Utilizzai poi una lattina ormai vuota dell'acqua ragia, e
dalla parte dell'imboccatura del tappo v'infilai,
incastrandolo, il tubo del seggiolone visto che era di
misura perfetta, mentre nel fondo della lattina un po'
disassato vi praticai un foro per inserirvi l'altro spezzone
di tubo.
Prima di inserire l'ultimo tubo feci acquistare da mia
moglie al supermercato della paglietta inox, di quella che
non arrugginisce, visto che un po' di condensa il motore
dovrebbe farla e la inserii all'interno della lattina
mettendo poi il tubo.
Per rendere un po' solidale il tubo al fondo della lattina e
per tappare un po' il foro che avevo fatto vi applicai uno
di quei sorreggi tubo utilizzati come appendi abito negli
armadi, guarda caso anche questo si incastrava al diametro
esterno del tubo e con tre rivetti lo fissai al fondo della
lattina.
Non avendo a disposizione una filiera per filettare il tubo,
e renderlo così compatibile con in niples saldato
sulla nuova flangia, mi limitai a cercare di renderlo
incastrabile il più possibile con il niples.
Chiaro che il tutto era precario ma almeno mi avrebbe dato
un'idea sul come procedere. Applicato il tutto al motore mi
resi subito conto che avviato il motore, a parte la
rumorosità al quanto percepibile, il motore dopo poco
che funzionava tentava di spegnersi per mancanza di un
corretto "sfogo".
Iniziarono così i tentativi di far respirare di
più il motore, ma a mano a mano che incrementavo i
numeri dei fori nel primo tubo, proporzionalmente aumentava
il rumore, per questo la cosa non mi era molto gradita in
quanto il mio target era di avere un generatore "abbastanza"
silenzioso.
Fu così che mi recai da un altro meccanico di moto,
sia per vedere di trovare una nuova guarnizione per la
flangia che nel frattempo ormai si era distrutta, e sia per
cercare una vecchia marmitta adattabile allo scopo.

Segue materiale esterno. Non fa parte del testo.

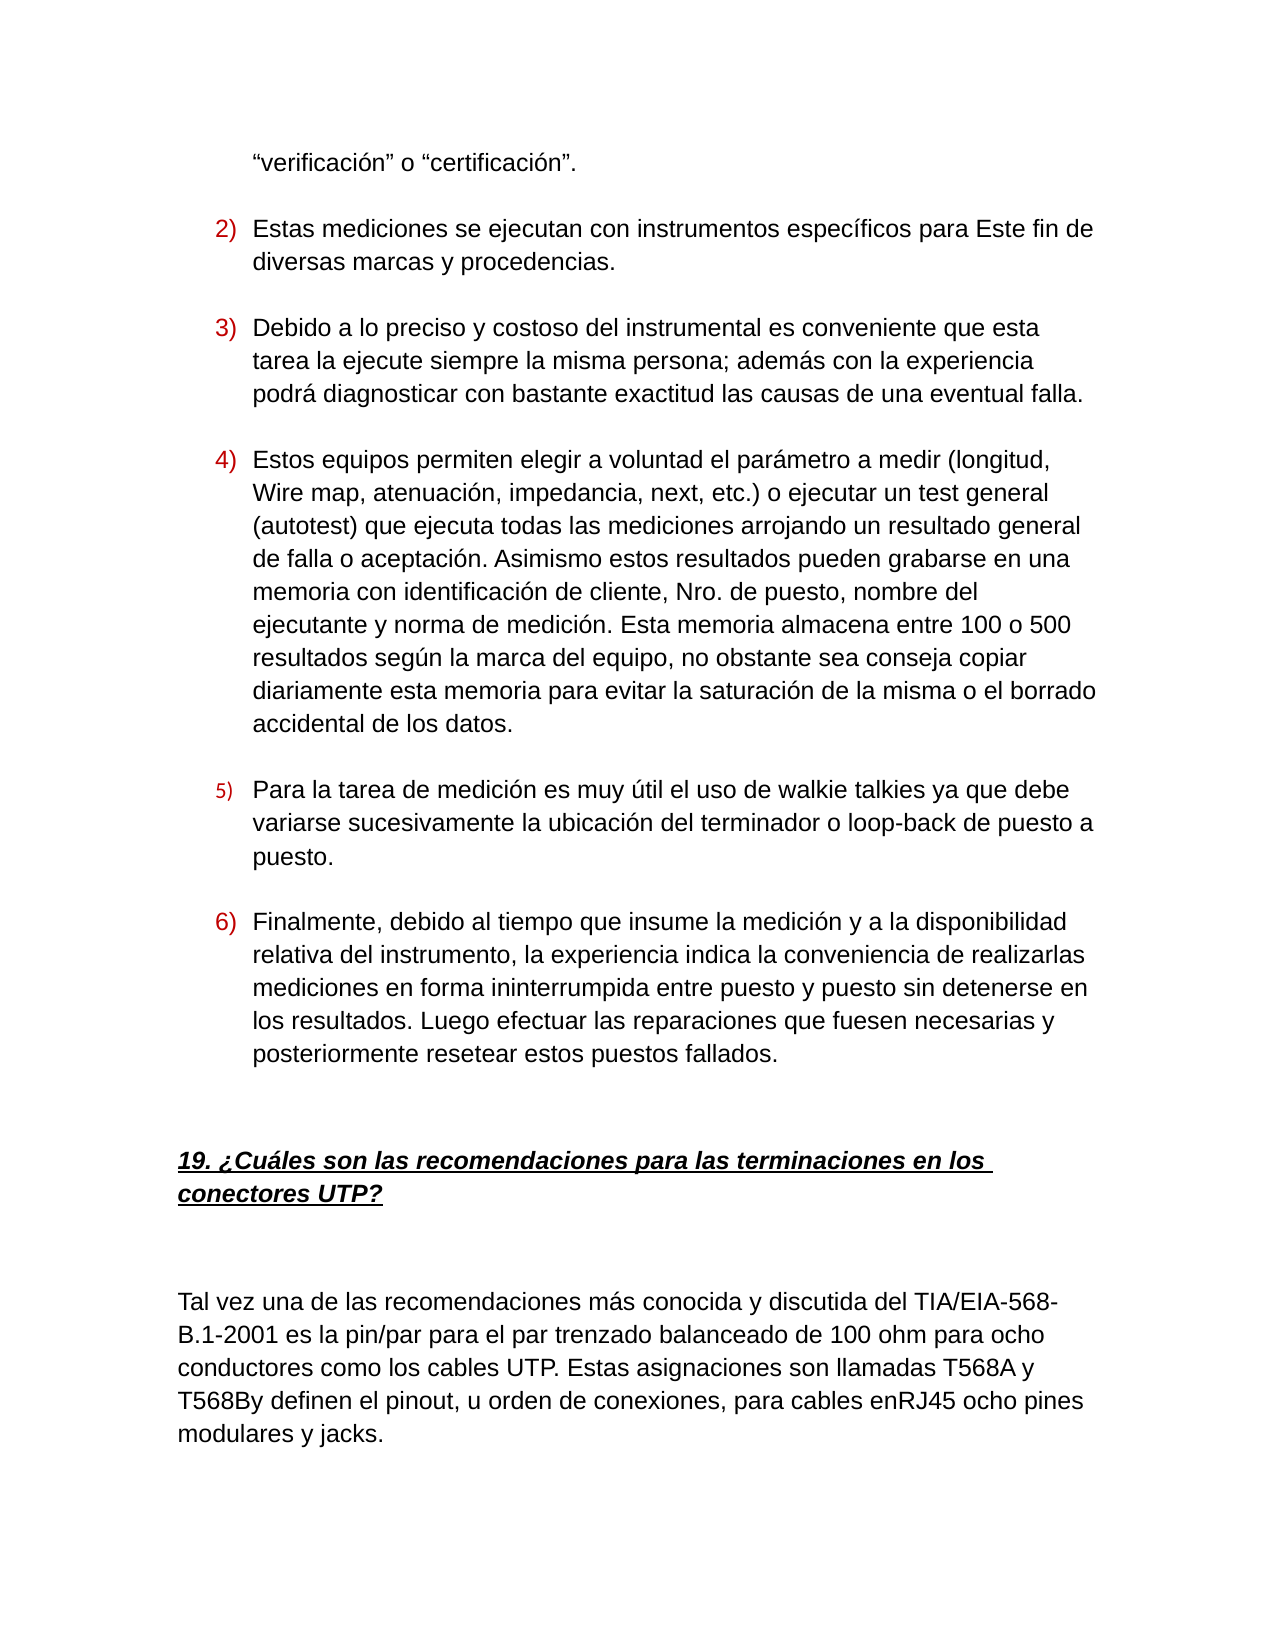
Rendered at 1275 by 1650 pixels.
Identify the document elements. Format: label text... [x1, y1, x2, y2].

list “verificación” o “certificación”. [215, 148, 1098, 209]
list Debido a lo preciso y costoso del instrumental es conveniente que esta tarea la ejecute siempre la misma persona; además con la experiencia podrá diagnosticar con bastante exactitud las causas de una eventual falla. [215, 313, 1098, 441]
list Estos equipos permiten elegir a voluntad el parámetro a medir (longitud, Wire map, atenuación, impedancia, next, etc.) o ejecutar un test general (autotest) que ejecuta todas las mediciones arrojando un resultado general de falla o aceptación. Asimismo estos resultados pueden grabarse en una memoria con identificación de cliente, Nro. de puesto, nombre del ejecutante y norma de medición. Esta memoria almacena entre 100 o 500 resultados según la marca del equipo, no obstante sea conseja copiar diariamente esta memoria para evitar la saturación de la misma o el borrado accidental de los datos. [215, 445, 1098, 771]
text 19. ¿Cuáles son las recomendaciones para las terminaciones en los conectores UTP? [177, 1146, 1098, 1208]
list Finalmente, debido al tiempo que insume la medición y a la disponibilidad relativa del instrumento, la experiencia indica la conveniencia de realizarlas mediciones en forma ininterrumpida entre puesto y puesto sin detenerse en los resultados. Luego efectuar las reparaciones que fuesen necesarias y posteriormente resetear estos puestos fallados. [215, 907, 1098, 1067]
text Tal vez una de las recomendaciones más conocida y discutida del TIA/EIA-568-B.1-2001 es la pin/par para el par trenzado balanceado de 100 ohm para ocho conductores como los cables UTP. Estas asignaciones son llamadas T568A y T568By definen el pinout, u orden de conexiones, para cables enRJ45 ocho pines modulares y jacks. [177, 1287, 1098, 1448]
list Estas mediciones se ejecutan con instrumentos específicos para Este fin de diversas marcas y procedencias. [215, 214, 1098, 308]
list Para la tarea de medición es muy útil el uso de walkie talkies ya que debe variarse sucesivamente la ubicación del terminador o loop-back de puesto a puesto. [215, 775, 1098, 902]
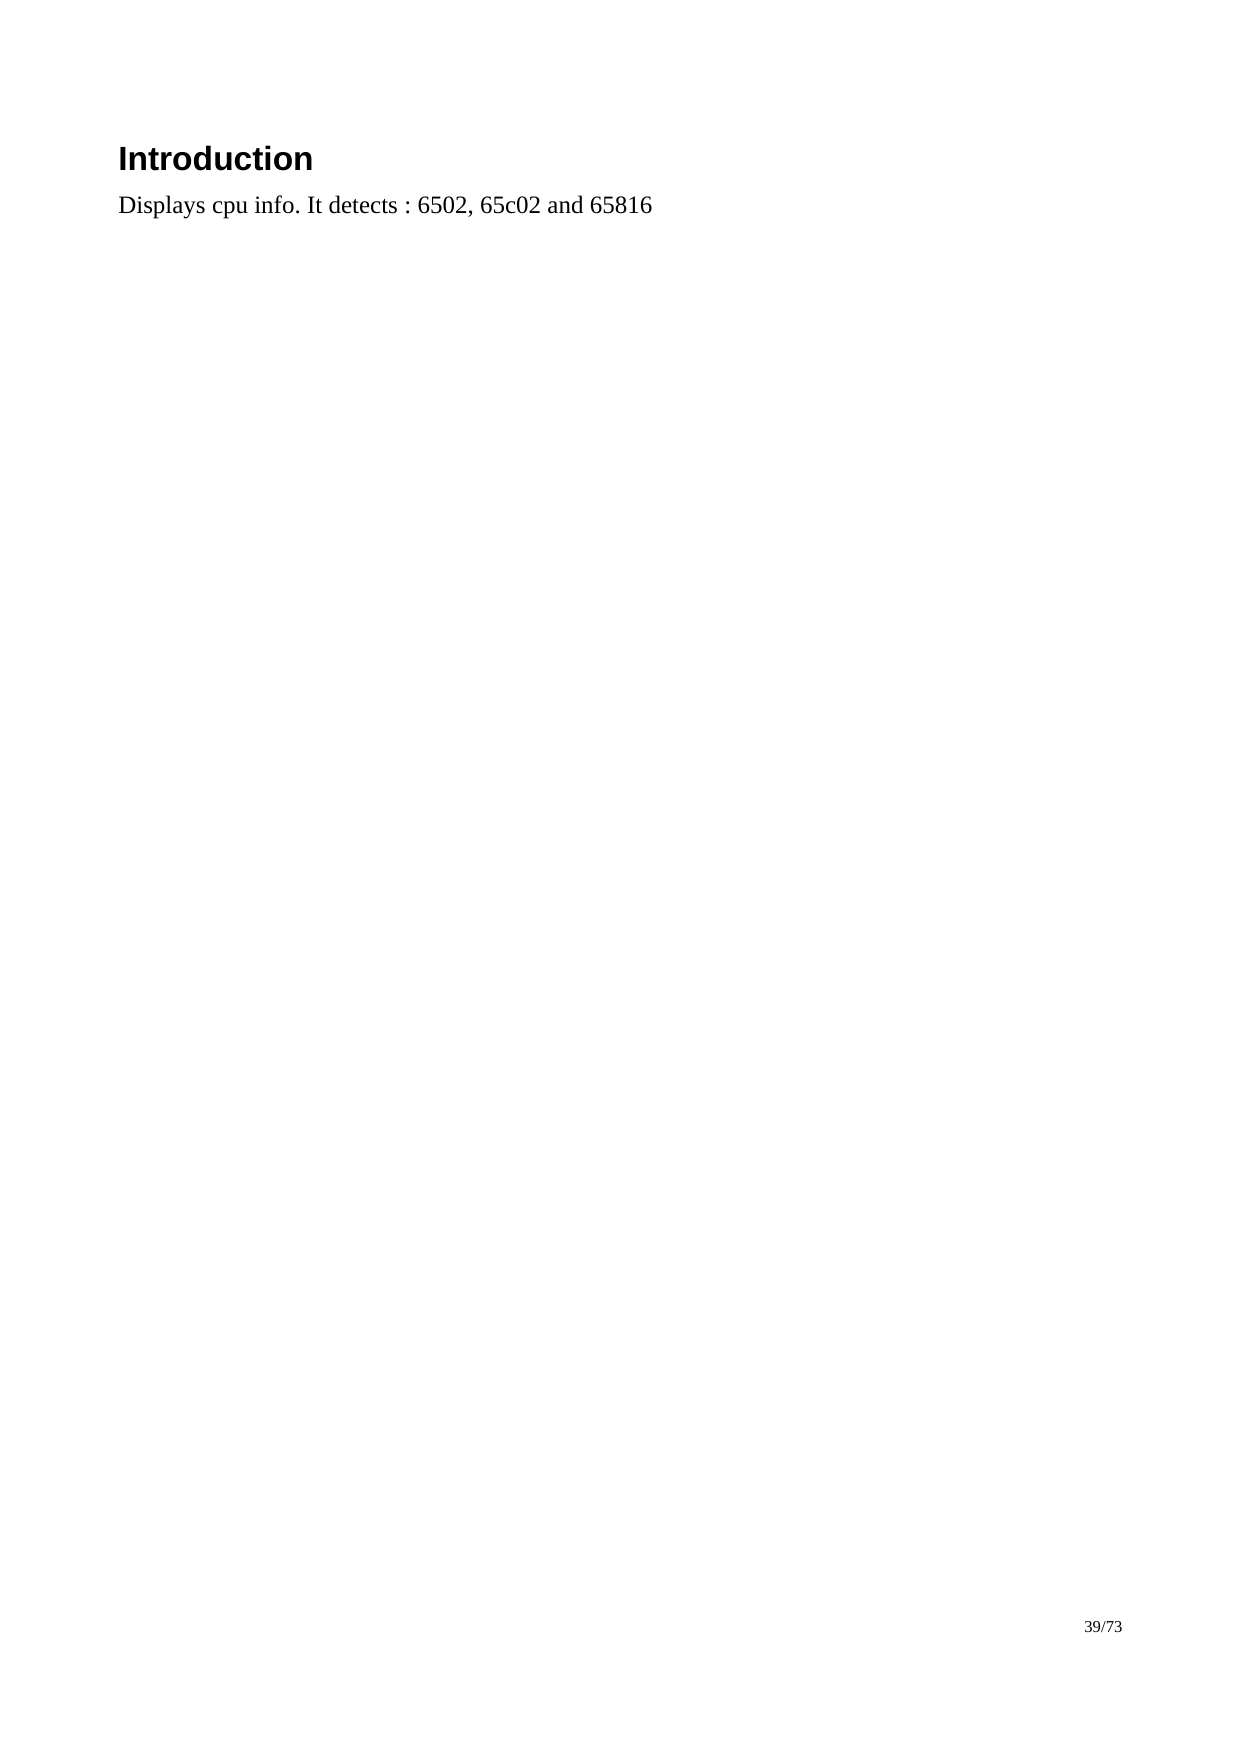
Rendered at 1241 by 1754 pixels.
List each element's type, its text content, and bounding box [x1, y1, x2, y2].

La guarnizione la trovai ma per la marmitta mi andò
buca. Non rimaneva quindi che proseguire nella
sperimentazione anche se pero' qualche informazione in
più la ricevetti dal meccanico.
Infatti, mi affermò che i silenziatori di norma hanno
un tubo passante tutto forato radialmente e all'esterno del
tubo è applicata della lana di roccia per silenziare
appunto il rumore. Però, conoscendo un po' la lana di
roccia non mi garbava molto nell'impiegarla, ma perlomeno
avevo già due informazioni in più'.
Mi dovetti procurare quindi un tubo di dimensioni adatte a
raccordarlo ed avvitarlo al niples.
La solita conoscenza con un idraulico mi procuro' lo
spezzone di tubo filettato alla bisogna ad una
estremità, ora occorreva procedere alla foratura
radiale per buona parte della sua lunghezza.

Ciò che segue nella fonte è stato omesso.